Friday, 4 February 2011

The Economy is driven by oil

This is a very short post, fueled by Taco Bell euphoria on a friday afternoon.

So here's a thought: Many of the doomers are of the opinion that if oil production declines then GDP will decline because there is a 1:1 correlation between oil usage and the economy.

Sounds plausible right?

OK How about this for a thought experiment:

Simply buy as much oil as you can and burn it. Will that cause the economy to grow faster than anybody else?

In other words does energy inefficiency drive the economy?

I'll stick my neck out and say, NO.

I suspect that rather than the economy being driven by the amount of energy it consumes, I think there is a correlation (though NOT 1:1) between the better the economy, the more energy used all things being equal.

When you try to look at the data, however, it's hard to get a clear picture. What's definitely not true is that profligate energy consumers have the best economy in terms of GDP per head except possibly in the case of Norway.

Seems to be that Norway wastes a shit load of energy per unit of GDP and so also does Iran.
But yet, Norway is rich and Iran is poor. What gives? Maybe the *real* correlation is that if you have a ton of it, you *waste it*?

China (not a rich country in terms of GDP per head), the Netherlands and the US all use about the same amount of energy to produce a unit of GDP. China is partly self sufficient in energy and so is the USA. The Netherlands imports much of it's energy.

Germany, Japan, the UK and India all generate GDP using less energy per unit of GDP generated.

What's interesting about that is that if you look at the GDP numbers per head instead of GDP per unit of energy the ranking is different.
#1 Norway $52,238
#2 USA $47,132
#3 NL $40,777
#4 Germany $35,930
#5 UK $35,053
#6 Japan $33,828
#7 Iran $11,024
#8 China $7,518
#9 India $3,290

So what do the rankings show: The highest (out of this small section) is Norway, which has a large oil production per capita. The only other large oil exporter in the list is Iran who is down at the bottom end and nowhere near the rich countries. The world's pre-eminent manufacturing rising star is China, who is no more efficient nor more inefficient at producing GDP using energy than the United States or the Netherlands.

The interesting question is this: where are the countries placed who have no oil resources of their own?

(Extracted data entries)
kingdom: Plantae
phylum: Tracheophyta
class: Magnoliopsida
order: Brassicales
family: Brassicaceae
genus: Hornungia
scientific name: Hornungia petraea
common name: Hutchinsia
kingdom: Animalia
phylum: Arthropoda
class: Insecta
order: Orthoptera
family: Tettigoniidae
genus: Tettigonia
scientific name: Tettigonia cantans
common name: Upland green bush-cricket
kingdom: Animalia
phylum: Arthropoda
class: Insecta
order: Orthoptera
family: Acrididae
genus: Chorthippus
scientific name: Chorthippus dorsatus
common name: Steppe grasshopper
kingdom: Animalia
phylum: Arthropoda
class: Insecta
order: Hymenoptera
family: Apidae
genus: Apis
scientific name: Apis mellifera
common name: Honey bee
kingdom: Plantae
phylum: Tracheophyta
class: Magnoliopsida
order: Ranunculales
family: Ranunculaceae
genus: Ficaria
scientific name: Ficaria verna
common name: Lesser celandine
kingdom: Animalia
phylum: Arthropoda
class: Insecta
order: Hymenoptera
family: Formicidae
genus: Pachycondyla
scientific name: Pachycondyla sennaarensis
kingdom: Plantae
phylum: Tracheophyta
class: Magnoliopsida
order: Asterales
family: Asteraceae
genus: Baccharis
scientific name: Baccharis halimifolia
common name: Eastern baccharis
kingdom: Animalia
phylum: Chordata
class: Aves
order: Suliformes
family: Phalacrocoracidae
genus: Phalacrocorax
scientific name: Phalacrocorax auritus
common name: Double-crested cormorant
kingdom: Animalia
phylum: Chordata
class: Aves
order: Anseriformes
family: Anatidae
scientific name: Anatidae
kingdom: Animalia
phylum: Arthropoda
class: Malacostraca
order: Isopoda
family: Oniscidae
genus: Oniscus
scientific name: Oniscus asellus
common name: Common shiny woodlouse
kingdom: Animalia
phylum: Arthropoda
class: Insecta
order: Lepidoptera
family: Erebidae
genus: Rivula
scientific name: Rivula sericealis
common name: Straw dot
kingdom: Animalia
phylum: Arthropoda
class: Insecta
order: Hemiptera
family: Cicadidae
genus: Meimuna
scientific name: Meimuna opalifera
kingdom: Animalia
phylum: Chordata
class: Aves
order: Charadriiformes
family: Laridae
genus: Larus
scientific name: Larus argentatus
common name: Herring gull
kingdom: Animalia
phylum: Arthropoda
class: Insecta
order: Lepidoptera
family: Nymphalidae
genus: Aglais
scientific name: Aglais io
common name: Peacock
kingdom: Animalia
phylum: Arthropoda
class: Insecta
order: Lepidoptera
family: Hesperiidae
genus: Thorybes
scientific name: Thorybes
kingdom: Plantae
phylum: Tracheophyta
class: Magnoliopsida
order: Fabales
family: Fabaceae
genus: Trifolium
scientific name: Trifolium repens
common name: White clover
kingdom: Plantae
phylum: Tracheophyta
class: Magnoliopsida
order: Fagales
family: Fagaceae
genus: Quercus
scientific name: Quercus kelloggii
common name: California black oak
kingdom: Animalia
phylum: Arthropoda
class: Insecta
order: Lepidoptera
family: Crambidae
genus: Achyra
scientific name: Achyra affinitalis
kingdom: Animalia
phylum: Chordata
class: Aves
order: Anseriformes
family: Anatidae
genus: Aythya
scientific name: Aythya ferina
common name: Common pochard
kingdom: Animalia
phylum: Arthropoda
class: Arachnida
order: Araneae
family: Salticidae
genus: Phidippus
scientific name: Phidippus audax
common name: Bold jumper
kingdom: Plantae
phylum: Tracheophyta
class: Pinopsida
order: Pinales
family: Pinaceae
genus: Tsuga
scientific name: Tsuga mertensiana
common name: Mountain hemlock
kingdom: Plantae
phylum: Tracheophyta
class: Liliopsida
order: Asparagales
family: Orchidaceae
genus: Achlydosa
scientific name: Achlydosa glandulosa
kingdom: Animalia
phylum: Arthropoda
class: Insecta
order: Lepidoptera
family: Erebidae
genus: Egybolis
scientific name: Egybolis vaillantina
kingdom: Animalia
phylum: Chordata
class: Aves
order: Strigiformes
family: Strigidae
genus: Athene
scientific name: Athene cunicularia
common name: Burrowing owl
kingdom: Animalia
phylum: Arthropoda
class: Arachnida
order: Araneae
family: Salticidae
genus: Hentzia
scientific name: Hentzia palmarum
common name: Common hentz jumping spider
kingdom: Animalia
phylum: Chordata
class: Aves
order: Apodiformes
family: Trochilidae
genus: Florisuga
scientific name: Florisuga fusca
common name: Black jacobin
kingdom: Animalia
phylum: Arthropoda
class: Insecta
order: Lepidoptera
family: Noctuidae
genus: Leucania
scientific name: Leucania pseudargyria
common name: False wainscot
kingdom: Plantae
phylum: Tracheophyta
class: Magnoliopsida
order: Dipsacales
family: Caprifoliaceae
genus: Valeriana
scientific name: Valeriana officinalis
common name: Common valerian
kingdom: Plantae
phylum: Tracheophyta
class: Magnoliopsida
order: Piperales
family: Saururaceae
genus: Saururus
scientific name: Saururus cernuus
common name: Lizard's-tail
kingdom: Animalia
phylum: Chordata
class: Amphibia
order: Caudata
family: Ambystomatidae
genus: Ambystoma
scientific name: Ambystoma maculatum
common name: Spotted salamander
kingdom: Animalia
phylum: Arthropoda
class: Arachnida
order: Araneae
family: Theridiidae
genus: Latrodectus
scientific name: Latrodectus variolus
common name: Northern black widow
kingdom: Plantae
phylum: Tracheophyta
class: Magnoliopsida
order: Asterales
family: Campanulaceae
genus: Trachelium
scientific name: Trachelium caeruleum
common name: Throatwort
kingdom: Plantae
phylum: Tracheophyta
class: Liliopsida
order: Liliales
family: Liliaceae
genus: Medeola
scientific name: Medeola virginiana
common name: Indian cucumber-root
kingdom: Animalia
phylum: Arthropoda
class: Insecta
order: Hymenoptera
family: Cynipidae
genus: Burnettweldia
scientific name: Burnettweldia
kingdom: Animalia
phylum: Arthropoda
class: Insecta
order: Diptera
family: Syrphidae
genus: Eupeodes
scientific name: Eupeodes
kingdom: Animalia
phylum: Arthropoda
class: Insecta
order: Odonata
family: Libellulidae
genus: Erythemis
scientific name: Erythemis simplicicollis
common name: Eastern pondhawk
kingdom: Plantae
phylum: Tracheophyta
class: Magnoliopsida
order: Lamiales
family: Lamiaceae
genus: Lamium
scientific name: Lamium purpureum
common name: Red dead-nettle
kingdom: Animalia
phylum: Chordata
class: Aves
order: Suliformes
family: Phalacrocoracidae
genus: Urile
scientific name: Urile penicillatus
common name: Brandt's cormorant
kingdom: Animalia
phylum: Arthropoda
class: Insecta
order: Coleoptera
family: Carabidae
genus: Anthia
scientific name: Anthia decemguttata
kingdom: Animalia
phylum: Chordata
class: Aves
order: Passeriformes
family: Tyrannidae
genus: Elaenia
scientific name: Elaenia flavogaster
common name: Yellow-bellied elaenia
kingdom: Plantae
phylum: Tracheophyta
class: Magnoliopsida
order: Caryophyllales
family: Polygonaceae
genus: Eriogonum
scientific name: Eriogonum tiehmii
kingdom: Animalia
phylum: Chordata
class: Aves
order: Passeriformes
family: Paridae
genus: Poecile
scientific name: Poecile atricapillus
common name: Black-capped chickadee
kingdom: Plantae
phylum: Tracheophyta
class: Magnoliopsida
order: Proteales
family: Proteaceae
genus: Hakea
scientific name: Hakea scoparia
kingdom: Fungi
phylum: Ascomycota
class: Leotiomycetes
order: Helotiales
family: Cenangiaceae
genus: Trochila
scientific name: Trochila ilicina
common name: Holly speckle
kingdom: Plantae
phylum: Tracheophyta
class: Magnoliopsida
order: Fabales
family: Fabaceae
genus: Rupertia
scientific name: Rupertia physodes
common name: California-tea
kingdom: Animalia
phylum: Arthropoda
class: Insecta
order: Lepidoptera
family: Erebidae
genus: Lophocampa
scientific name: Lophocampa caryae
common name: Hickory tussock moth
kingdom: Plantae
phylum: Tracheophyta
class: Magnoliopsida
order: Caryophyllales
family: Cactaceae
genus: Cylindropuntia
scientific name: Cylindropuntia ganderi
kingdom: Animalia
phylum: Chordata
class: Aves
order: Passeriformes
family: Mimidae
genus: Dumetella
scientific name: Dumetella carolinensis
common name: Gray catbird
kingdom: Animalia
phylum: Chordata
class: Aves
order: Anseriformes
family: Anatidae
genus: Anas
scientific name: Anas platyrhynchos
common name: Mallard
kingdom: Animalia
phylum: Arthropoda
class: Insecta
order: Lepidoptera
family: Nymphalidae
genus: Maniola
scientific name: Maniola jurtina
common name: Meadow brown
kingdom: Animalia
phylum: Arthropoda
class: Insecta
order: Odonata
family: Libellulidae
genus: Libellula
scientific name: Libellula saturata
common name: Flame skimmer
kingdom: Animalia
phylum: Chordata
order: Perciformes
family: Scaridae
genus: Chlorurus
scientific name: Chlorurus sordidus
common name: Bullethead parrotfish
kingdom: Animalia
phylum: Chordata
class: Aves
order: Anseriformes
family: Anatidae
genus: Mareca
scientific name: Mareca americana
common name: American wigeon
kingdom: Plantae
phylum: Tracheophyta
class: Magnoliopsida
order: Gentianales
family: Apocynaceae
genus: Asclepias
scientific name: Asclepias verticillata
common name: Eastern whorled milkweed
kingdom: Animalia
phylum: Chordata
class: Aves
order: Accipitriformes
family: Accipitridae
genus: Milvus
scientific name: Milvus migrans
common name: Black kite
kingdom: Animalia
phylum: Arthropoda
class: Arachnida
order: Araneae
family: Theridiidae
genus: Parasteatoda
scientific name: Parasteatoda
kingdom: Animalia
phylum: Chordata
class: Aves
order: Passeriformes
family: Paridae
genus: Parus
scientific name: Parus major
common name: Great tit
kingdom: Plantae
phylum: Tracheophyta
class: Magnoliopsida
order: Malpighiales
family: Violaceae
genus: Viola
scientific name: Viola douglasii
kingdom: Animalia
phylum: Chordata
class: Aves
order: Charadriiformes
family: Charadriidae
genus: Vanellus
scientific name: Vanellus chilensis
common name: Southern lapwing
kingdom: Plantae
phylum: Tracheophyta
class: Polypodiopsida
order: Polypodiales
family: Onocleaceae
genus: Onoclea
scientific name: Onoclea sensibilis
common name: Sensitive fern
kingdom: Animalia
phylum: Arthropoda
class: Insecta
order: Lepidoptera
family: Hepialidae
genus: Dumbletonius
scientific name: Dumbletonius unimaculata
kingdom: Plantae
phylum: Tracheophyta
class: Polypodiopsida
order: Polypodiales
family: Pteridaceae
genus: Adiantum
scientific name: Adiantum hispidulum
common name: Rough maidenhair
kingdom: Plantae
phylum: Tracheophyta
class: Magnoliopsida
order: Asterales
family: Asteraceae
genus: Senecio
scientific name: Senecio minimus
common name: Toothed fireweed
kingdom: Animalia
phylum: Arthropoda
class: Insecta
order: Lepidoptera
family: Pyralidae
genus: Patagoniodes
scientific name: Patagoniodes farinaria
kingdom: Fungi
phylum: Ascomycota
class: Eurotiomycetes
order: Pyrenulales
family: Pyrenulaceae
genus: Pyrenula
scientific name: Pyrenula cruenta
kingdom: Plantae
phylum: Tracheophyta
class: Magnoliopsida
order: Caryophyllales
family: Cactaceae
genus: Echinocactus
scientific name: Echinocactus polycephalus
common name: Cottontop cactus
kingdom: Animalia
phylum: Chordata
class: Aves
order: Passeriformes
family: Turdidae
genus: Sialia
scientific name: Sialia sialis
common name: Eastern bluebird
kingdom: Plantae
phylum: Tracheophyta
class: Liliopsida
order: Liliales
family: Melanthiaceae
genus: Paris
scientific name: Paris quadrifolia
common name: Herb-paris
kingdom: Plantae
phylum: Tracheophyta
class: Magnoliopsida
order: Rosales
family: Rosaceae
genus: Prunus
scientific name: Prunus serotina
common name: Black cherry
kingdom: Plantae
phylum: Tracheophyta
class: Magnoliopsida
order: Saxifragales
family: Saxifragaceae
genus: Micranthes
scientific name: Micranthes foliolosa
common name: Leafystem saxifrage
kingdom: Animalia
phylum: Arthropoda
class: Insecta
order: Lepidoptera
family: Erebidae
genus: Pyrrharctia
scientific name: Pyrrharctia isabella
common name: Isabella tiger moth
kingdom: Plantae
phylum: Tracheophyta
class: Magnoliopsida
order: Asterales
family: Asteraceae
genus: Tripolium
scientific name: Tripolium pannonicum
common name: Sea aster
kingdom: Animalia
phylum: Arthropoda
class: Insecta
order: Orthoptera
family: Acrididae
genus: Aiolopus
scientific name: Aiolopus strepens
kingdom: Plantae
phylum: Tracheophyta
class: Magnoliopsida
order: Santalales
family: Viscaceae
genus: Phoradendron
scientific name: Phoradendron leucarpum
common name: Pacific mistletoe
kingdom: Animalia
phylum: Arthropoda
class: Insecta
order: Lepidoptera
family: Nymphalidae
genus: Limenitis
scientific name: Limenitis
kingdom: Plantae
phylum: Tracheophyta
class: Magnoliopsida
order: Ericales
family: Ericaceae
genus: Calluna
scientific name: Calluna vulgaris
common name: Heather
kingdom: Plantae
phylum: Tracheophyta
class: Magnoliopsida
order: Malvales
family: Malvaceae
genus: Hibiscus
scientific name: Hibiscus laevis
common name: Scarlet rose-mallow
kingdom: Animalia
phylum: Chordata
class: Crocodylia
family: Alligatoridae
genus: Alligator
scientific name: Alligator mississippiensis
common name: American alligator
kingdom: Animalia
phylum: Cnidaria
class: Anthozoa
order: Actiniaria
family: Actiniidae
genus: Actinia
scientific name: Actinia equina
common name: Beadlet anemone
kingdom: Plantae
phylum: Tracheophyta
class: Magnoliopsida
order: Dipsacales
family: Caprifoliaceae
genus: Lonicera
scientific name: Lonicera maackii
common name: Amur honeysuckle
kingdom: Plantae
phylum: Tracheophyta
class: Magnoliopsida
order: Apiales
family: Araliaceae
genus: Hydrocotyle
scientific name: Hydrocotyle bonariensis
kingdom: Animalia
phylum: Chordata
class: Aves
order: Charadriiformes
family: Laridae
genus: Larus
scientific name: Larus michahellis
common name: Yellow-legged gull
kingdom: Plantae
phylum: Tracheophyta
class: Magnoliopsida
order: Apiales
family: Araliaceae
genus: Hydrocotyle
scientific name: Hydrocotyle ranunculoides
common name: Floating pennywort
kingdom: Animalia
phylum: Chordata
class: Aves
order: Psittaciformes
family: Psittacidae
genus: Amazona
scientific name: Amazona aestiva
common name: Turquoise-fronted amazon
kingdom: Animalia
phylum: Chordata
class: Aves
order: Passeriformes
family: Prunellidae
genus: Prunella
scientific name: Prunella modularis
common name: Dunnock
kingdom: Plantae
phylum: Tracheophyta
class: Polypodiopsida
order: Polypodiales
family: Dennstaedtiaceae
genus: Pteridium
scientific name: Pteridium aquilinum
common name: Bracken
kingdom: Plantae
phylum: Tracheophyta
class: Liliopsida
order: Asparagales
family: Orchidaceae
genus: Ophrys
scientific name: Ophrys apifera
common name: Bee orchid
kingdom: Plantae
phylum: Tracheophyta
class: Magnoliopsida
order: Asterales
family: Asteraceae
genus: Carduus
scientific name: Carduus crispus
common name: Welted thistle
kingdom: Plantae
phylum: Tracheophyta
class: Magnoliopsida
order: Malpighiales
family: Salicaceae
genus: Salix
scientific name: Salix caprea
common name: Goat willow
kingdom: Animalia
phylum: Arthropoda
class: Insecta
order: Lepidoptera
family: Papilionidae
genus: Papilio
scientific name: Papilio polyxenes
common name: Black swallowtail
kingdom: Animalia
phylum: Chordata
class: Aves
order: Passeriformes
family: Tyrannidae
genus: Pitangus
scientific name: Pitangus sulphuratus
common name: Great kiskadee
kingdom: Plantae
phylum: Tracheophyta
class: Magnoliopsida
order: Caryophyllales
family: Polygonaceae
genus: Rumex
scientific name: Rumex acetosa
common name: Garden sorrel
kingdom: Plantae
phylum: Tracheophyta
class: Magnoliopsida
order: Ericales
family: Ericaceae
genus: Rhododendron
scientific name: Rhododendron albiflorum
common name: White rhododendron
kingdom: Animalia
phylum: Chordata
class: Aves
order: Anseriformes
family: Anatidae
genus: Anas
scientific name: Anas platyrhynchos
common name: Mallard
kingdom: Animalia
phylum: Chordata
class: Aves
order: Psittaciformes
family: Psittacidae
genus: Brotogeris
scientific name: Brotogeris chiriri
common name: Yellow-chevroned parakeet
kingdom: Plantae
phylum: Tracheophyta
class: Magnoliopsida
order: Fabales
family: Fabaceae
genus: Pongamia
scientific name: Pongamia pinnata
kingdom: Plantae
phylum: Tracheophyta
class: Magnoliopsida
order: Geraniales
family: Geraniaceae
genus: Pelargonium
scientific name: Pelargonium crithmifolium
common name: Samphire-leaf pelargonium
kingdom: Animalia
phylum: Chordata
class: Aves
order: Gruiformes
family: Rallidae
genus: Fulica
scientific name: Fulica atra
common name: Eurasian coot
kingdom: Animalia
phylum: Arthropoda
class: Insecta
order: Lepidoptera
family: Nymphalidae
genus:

◆ **What you will do**
**A.** Put the entries, from the line containing "family: Salicaceae" through the end of the entries, into a Markdown table with the columns Index and Entry line, one row per line, blank lines omitted.
**B.** Write what comes next in the post on oil and the economy, starting after its final sentence.
The post and the entries have no connection to each other.

◆ **Answers to each task**
**A.**
| Index | Entry line |
|---|---|
| 1 | family: Salicaceae |
| 2 | genus: Salix |
| 3 | scientific name: Salix caprea |
| 4 | common name: Goat willow |
| 5 | kingdom: Animalia |
| 6 | phylum: Arthropoda |
| 7 | class: Insecta |
| 8 | order: Lepidoptera |
| 9 | family: Papilionidae |
| 10 | genus: Papilio |
| 11 | scientific name: Papilio polyxenes |
| 12 | common name: Black swallowtail |
| 13 | kingdom: Animalia |
| 14 | phylum: Chordata |
| 15 | class: Aves |
| 16 | order: Passeriformes |
| 17 | family: Tyrannidae |
| 18 | genus: Pitangus |
| 19 | scientific name: Pitangus sulphuratus |
| 20 | common name: Great kiskadee |
| 21 | kingdom: Plantae |
| 22 | phylum: Tracheophyta |
| 23 | class: Magnoliopsida |
| 24 | order: Caryophyllales |
| 25 | family: Polygonaceae |
| 26 | genus: Rumex |
| 27 | scientific name: Rumex acetosa |
| 28 | common name: Garden sorrel |
| 29 | kingdom: Plantae |
| 30 | phylum: Tracheophyta |
| 31 | class: Magnoliopsida |
| 32 | order: Ericales |
| 33 | family: Ericaceae |
| 34 | genus: Rhododendron |
| 35 | scientific name: Rhododendron albiflorum |
| 36 | common name: White rhododendron |
| 37 | kingdom: Animalia |
| 38 | phylum: Chordata |
| 39 | class: Aves |
| 40 | order: Anseriformes |
| 41 | family: Anatidae |
| 42 | genus: Anas |
| 43 | scientific name: Anas platyrhynchos |
| 44 | common name: Mallard |
| 45 | kingdom: Animalia |
| 46 | phylum: Chordata |
| 47 | class: Aves |
| 48 | order: Psittaciformes |
| 49 | family: Psittacidae |
| 50 | genus: Brotogeris |
| 51 | scientific name: Brotogeris chiriri |
| 52 | common name: Yellow-chevroned parakeet |
| 53 | kingdom: Plantae |
| 54 | phylum: Tracheophyta |
| 55 | class: Magnoliopsida |
| 56 | order: Fabales |
| 57 | family: Fabaceae |
| 58 | genus: Pongamia |
| 59 | scientific name: Pongamia pinnata |
| 60 | kingdom: Plantae |
| 61 | phylum: Tracheophyta |
| 62 | class: Magnoliopsida |
| 63 | order: Geraniales |
| 64 | family: Geraniaceae |
| 65 | genus: Pelargonium |
| 66 | scientific name: Pelargonium crithmifolium |
| 67 | common name: Samphire-leaf pelargonium |
| 68 | kingdom: Animalia |
| 69 | phylum: Chordata |
| 70 | class: Aves |
| 71 | order: Gruiformes |
| 72 | family: Rallidae |
| 73 | genus: Fulica |
| 74 | scientific name: Fulica atra |
| 75 | common name: Eurasian coot |
| 76 | kingdom: Animalia |
| 77 | phylum: Arthropoda |
| 78 | class: Insecta |
| 79 | order: Lepidoptera |
| 80 | family: Nymphalidae |
| 81 | genus: |

**B.**
Japan, the Netherlands and Germany virtually have to import all of their oil yet they are all firmly in the rich country grouping. What gives?

Perhaps the relationship of GDP to energy usage for a country is more complicated than the doomers make out hmmm?


Anonymous said...

Maybe GDP is not that useful as a metric for economic health, particularly in an age where GDP is comprised of all sorts of useless, ephemeral crap based on monetary gimmicks.

DB said...


Sounds like you have an agenda driven position there.

Anonymous said...

The GDP of the USA would be in negative numbers were it not for massive amounts of deficit spending.

Anonymous said...

Hey again DB!
Thanks for putting some light on the whole "mass extinction event" thing. I am sorry about my seemingly alarmist position at the time when I made my post, but it was only moments after I had seen a television program about it (which itself had a very alarmist tone), it avoke a rather uncomfortable feeling which I had not felt since I first learnt about peak oil.

Also thanks for once more providing your readers with a well-written and insightful articel.

As always I bring some new positions from the doomer pests, this time it is the notion of "peak-Phosphorus" and how we are all "doomed" to die horribly as we will "lose" our ability to produce food in an ever growing world

Might be worth looking into, since it is one of their newest ideas ;)

DB said...

Wow we have some geniuses among the anonymous cohort this month. Thanks for your illuminating post about deficit spending.

DB said...

Heh Peak-Phosphorus-Anon,

I consider "peak phosphorus" to be under the general headline of "peak minerals". I already wrote a post about that a couple years back.
Basically the gist is that as long as we have enough energy (read not *oil* - energy) then we can continue to extract minerals since we have barely started tapping the Earth's crust. The post is here:

Anonymous said...

Ahh interesting articel. The thing I was mostly wondering about though, is that at some point mankind will have to movebeyond "miniral" Phosphorus (as we will run out at some point)

What the doomers claim is that we cannot (in any way) replace Phosphorus when it comes to farming as it cannot be subsistuded

what are your views on this? personally I would say sience would find a way like it always do

DB said...


Could you please start using spellcheck before you post?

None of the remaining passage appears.